In step 2303, it is determined whether the parameter i has reached a predetermined number I (for example, 480). The number I corresponds to the length of time during which the gate signal G(n) is maintained in the “1” (open) state, and which is long enough to determine that a speech section has been entered; here, when the length of time is 40 milliseconds, and the sampling time is 0.08333 milliseconds, the number I is 480.
If the answer in step 2303 is Yes, that is, if the open state of the gate signal G(n) has continued for the time corresponding to the predetermined number I, then the gate opening routine is executed in step 2304, the details of which will be described later.
When the gate opening routine is completed, it is determined in step 2305 whether the parameter n is smaller than the total number of sampling points, N. If the answer is Yes, that is, if the processing is not yet completed for all the sampling points, the parameter n is incremented in step 2306, and the process from step 2301 to step 2304 is repeated. On the other hand, if the answer in step 2305 is Yes, that is, if the processing is completed for all the sampling points, the routine is terminated.
If the answer in step 2301 is No, that is, if the gate signal G(n) is “0” (closed), then the extracting signal E(n) is set to zero, while also resetting the parameters F and i, and the process proceeds to step 2306.
If the answer in step 2303 is No, that is, if the number i indicating the length of time that the gate signal G(n) is maintained in the open state is smaller than the predetermined number I, then the extracting signal E(n) is set to zero, while also resetting the parameter F, and the process proceeds to step 2306.
FIG. 16 is a flowchart illustrating the gate opening routine which is executed in step 2304 within the basic extracting signal generation routine. First, in step 4 a, it is determined whether the flag F is “1” or not. If the answer in step 4 a is Yes, that is, if the gate opening process is already completed, the present extracting signal E(n) is set to “1” in step 4 b, and the routine is terminated.

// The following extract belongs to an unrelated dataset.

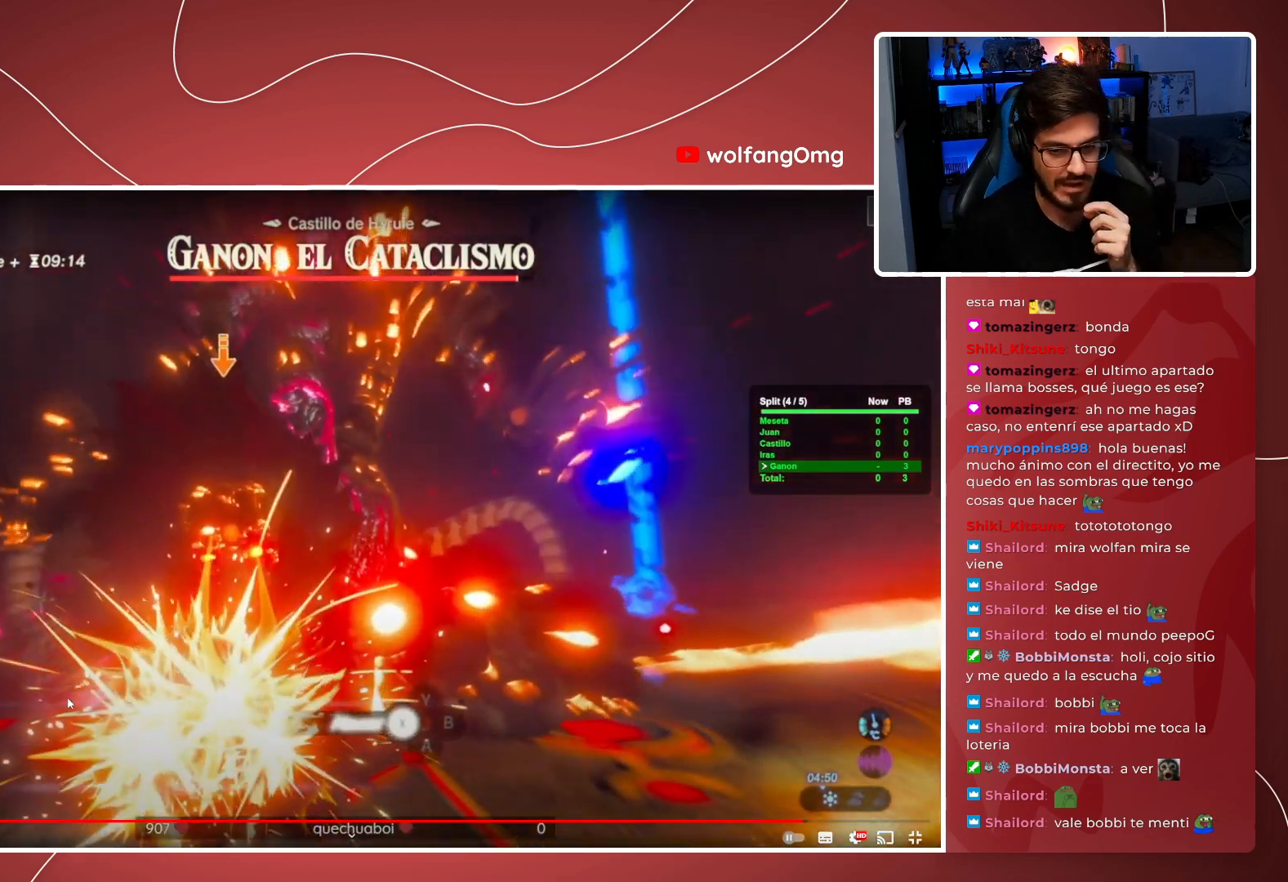
{"buttons": ["L2"], "left_stick": "center", "right_stick": "center", "events": [[50, "X", "down"], [150, "X", "up"], [217, "X", "down"], [300, "X", "up"], [383, "X", "down"], [467, "X", "up"]]}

On the other hand, if the answer in step 4 a is No, that is, if the gate opening process is not yet completed, it is determined that the gate signal G(n) is in the “1” state but that the state has not continued for the length of time corresponding to the number I, and the routine proceeds to perform the gate opening steps 4 c to 4 g in which the extracting signal E that has been set to “0” is retroactively set to “1”.

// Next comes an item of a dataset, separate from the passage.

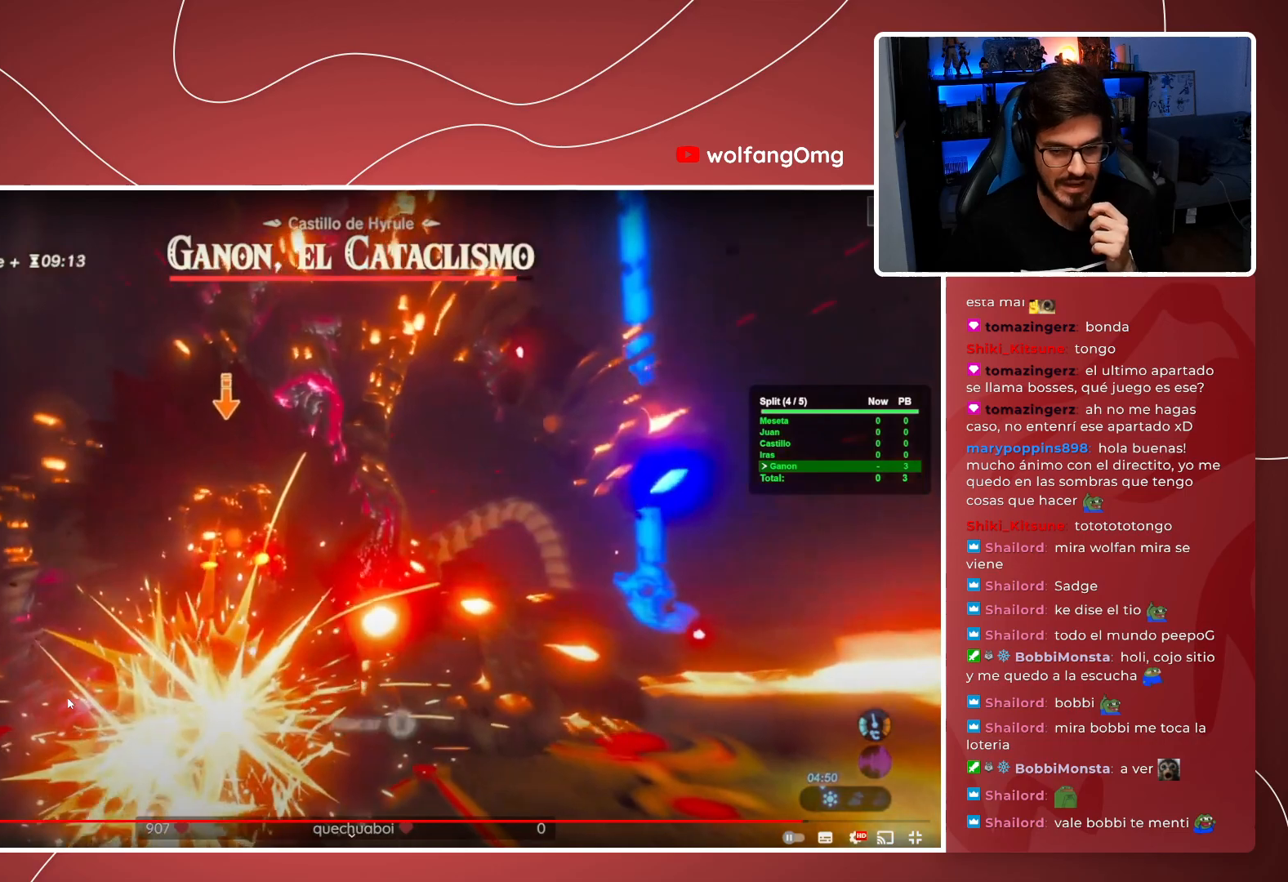
{"buttons": [], "left_stick": "center", "right_stick": "center", "events": [[50, "X", "down"], [150, "X", "up"], [217, "X", "down"], [350, "X", "up"], [483, "L2", "up"]]}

More specifically, in step 4 c, the parameter j indicating the number of retroactive samples is reset, and in step 4 d, the extracting signal E(n−j) j samples back from the present point is set to “1”. Next, in step 4 e, it is determined whether the parameter j is larger than the predetermined number I; if the answer is No, that is, if the retroactive process is not yet completed, the parameter j is incremented in step 4 f, and the process returns to step 4 d.
On the other hand, if the answer in step 4 e is Yes, that is, if the retroactive process is completed for the predetermined number of samplings, the flag F is set to “1” in step 4 g, and the routine is terminated.
FIG. 17 is a flowchart illustrating the forward extending routine which is executed in step 231 within the speech section extracting signal generation routine. In this routine, considering the fact that the speech level is generally low at the beginning of speech, the extracting signal E is extended forward retroactively over a predetermined period in order to reliably detect the beginning of a speech section.
That is, in step 2310, the parameters n (the parameter indicting the sampling point) and FB (the flag indicating whether the forward extending process has already been executed or not) used in this routine are reset.
Next, in step 2311, it is determined whether the extracting signal E(n) is “1” (open) or not; if the answer is Yes, a forward extending processing routine is executed in step 2312, and the process proceeds to step 2314. On the other hand, if the answer in step 2311 is No, that is, if the extracting signal E(n) is “0” (closed), the flag FB is set to “0” in step 2313 and the process proceeds to step 2314.
In step 2314, it is determined whether the parameter n is smaller than the total number of sampling points, N; if the answer is Yes, that is, if the processing is not yet completed for all the sampling points, the parameter n is incremented in step 2315, and the process returns to step 2311. On the other hand, if the answer in step 2314 is No, that is, if the processing is completed for all the sampling points, the routine is terminated.
FIG. 18 is a flowchart illustrating the forward extending processing routine which is executed in step 2312 within the forward extending routine. First, in step 12 a, it is determined whether the present sampling point n is smaller than the number of samples, NB, which corresponds to the period over which the basic extracting signal should be extended forward (for example, 50 milliseconds).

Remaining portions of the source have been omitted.